A further generalization of Prompt Tuning is Prefix Tuning. Prefix Tuning introduces more learnable parameters. A transformer neural network includes a stack of multiple attention networks. In Prefix Tuning, learnable embeddings are prepended to each of these attention layers.

Historically, Prefix Tuning was developed before Prompt Tuning. In this article, we framed it as a generalization, as we introduce different PEFT techniques from simpler to more complex ones.

LLaMA-Adapter

LLaMA-Adapter (Zhang et al., 2023) further improves Prefix Tuning by adding extra components in the transformer architecture:

Learnable gating factors to control the attention weights from the learnable prefix embeddings. These gating factors are intended to improve training stability, as the authors find that randomly initialized prefix embeddings harms model training;
Only append prefix embeddings to the top L embedding layers. The authors argue that such constraints make fine tuning more efficient by focusing more on the high level semantics in the model.

LoRA

Most parameters in the transformer architecture are in the matrix form. While updating these parameter values during fine tuning would be the best for downstream tasks, doing so in an efficient way is challenging. LoRA, Low-Rank Approximation, relies on a simple idea called “low intrinsic dimensionality”, that the change in model weights during fine tuning is low rank. This enables a parameter efficient way of updating matrix formed parameters.
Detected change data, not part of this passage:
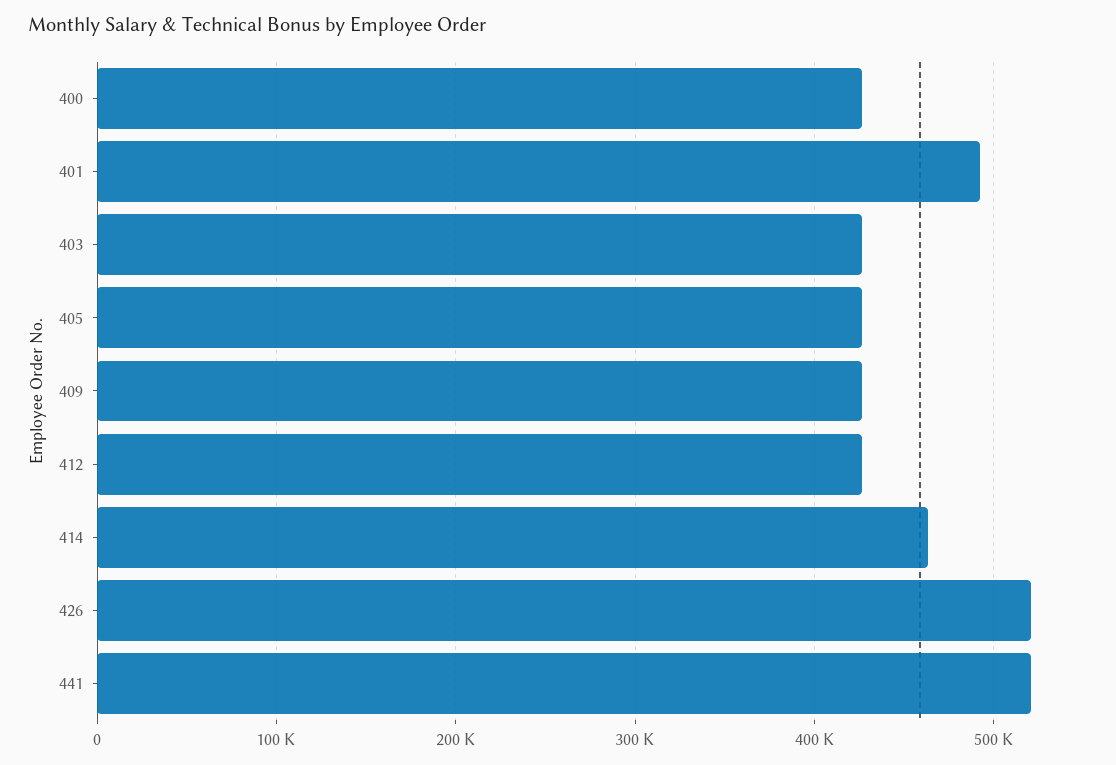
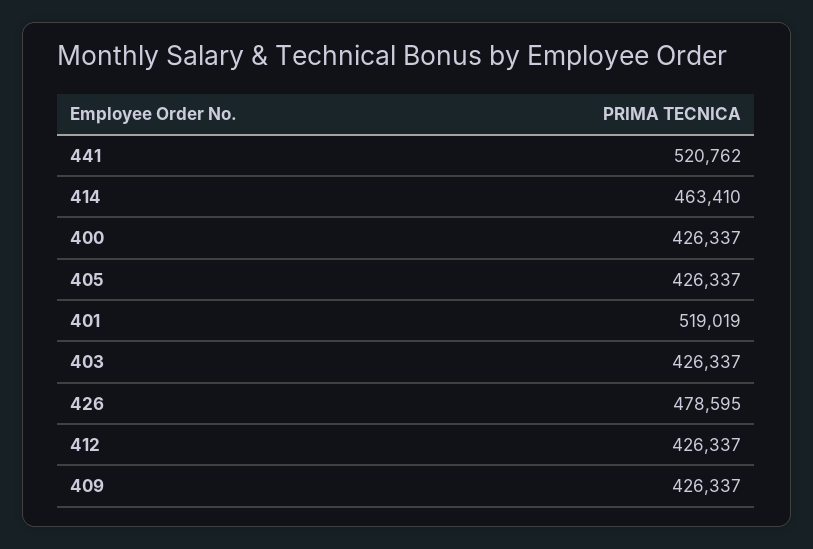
401: 490000 -> 519019
426: 520000 -> 478595

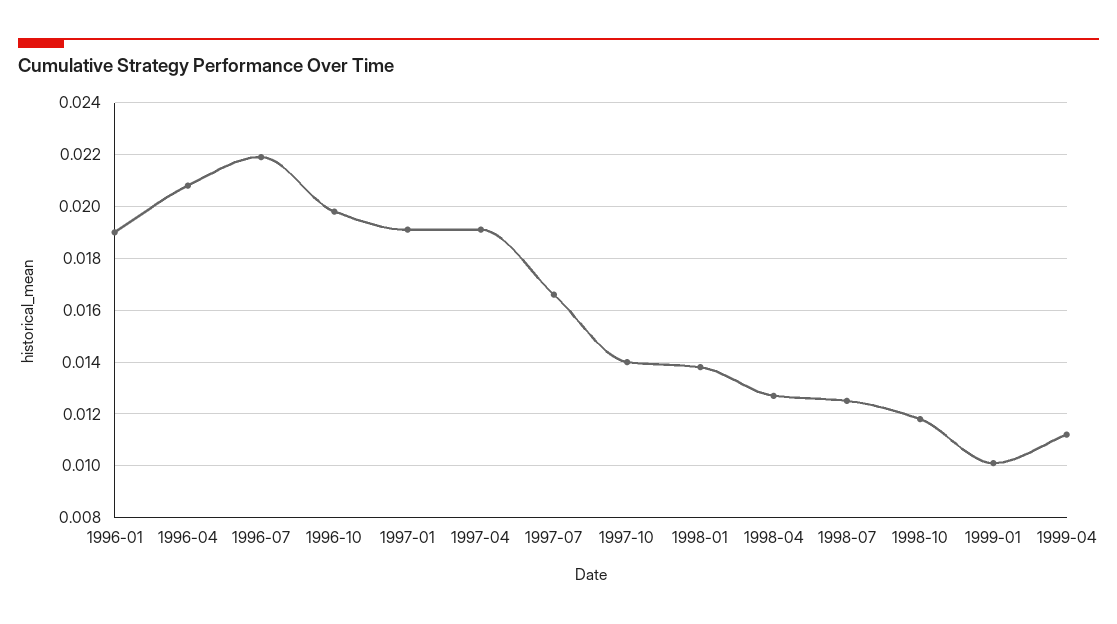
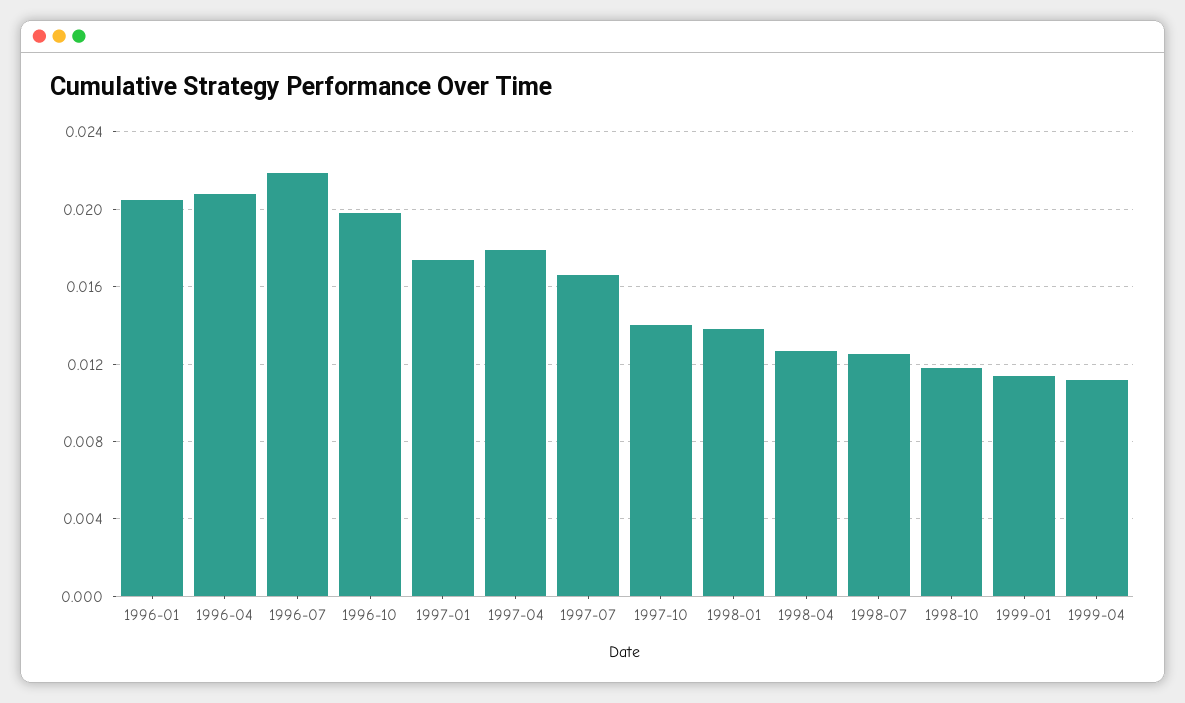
1996-01: 0.019 -> 0.0205
1997-01: 0.019 -> 0.0175
1997-04: 0.019 -> 0.018
1999-01: 0.01 -> 0.0115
As shown by the graph above, the learnable parameters in LoRA include low rank matrices that will be added on top of the pre-trained weights. This method can be applied to any matrix parameters in the transformer layers. It introduces massive advantages over other fine tuning models:

Efficient GPU memory. LoRA training requires updating only a small number of parameters compared to the pre-trained model;
With flexibility to add in different weight matrices, LoRA performance is impressive, and sometimes even better than full parameter fine tuning;
Inference complexity is lower than Prefix Tuning, LLaMA Adapters, because LoRA itself does not introduce new parameters. Due to such advantages, LoRA is nowadays the state-of-art fine-tuning methodology. The only drawback of LoRA is its implementation complexity, but due to open source tooling efforts such as LLaMA-factory, the engineering effort of applying LoRA is low nowadays.
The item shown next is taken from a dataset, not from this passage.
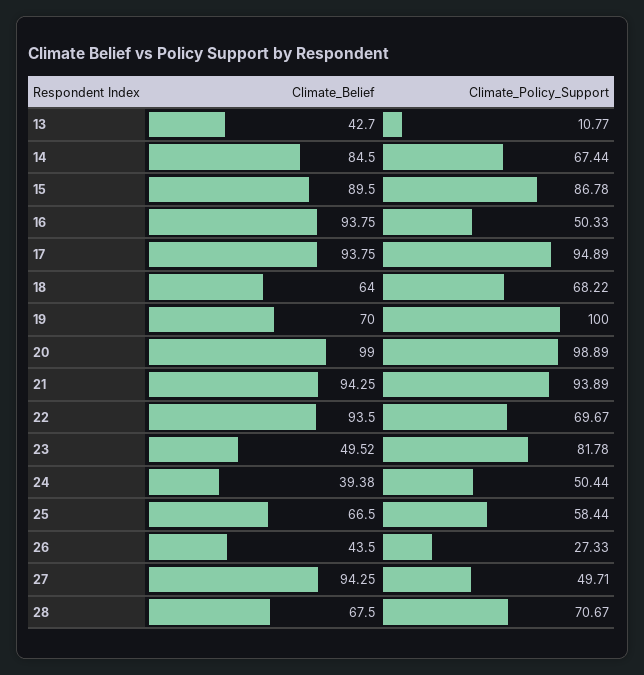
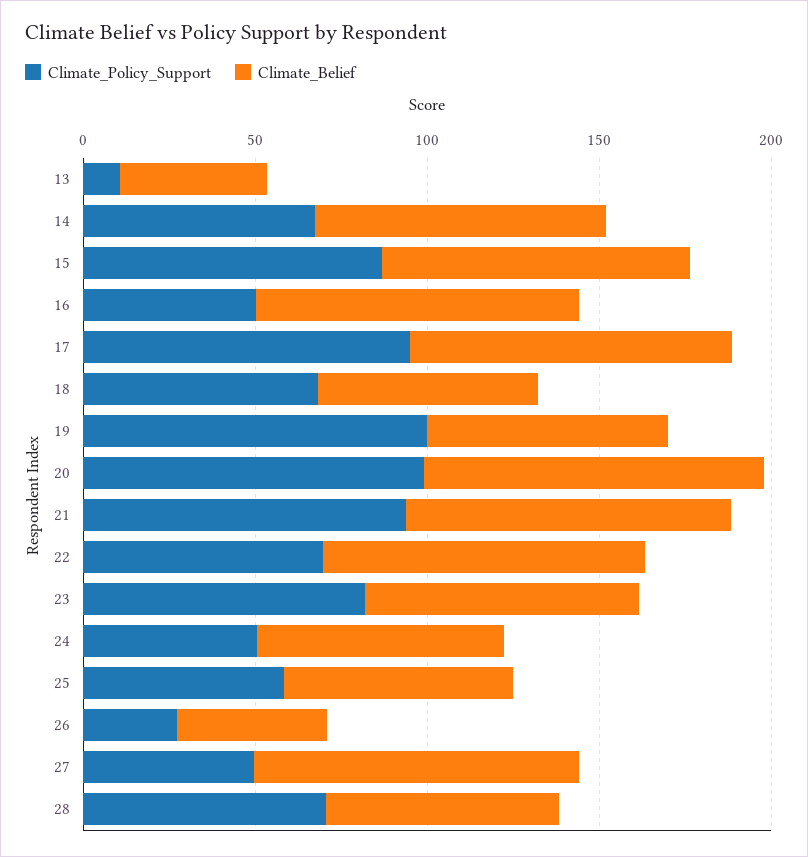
Climate_Belief, 23: 49.52 -> 80
Climate_Belief, 24: 39.38 -> 70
One further improvement over LoRA, QLoRA, focuses on using quantization techniques to make LoRA even more efficient. It applies 4-bit quantization on pre-trained model weights to reduce the memory usage of loading them. Researchers have shown that it can preserve the performance of LoRA while making fine tuning large models such as LLaMA-70B cheaper.

Summary

This article introduces various parameter fine-tuning techniques that can adapt pre-trained LLM to downstream tasks in an efficient way. In retrospect, these techniques belong to two categories:

Training-free techniques: Few-Shot Learning;
Training-dependent techniques: Prompt Tuning, Prefix Tuning, LoRA. Today, LoRA is the most commonly used method due to its superior performance.
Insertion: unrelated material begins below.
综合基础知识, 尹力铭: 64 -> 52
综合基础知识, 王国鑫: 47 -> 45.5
When applying these techniques in practice, data continues to play an important role. Specifically, all techniques rely on input-output examples either used as few-shot prompts or as training data. To achieve the best performance of a downstream task, these examples need to be diverse enough to cover all scenarios, be relevant enough for the corresponding task, and include enough difficult examples to best elicit LLM’s capability for that task.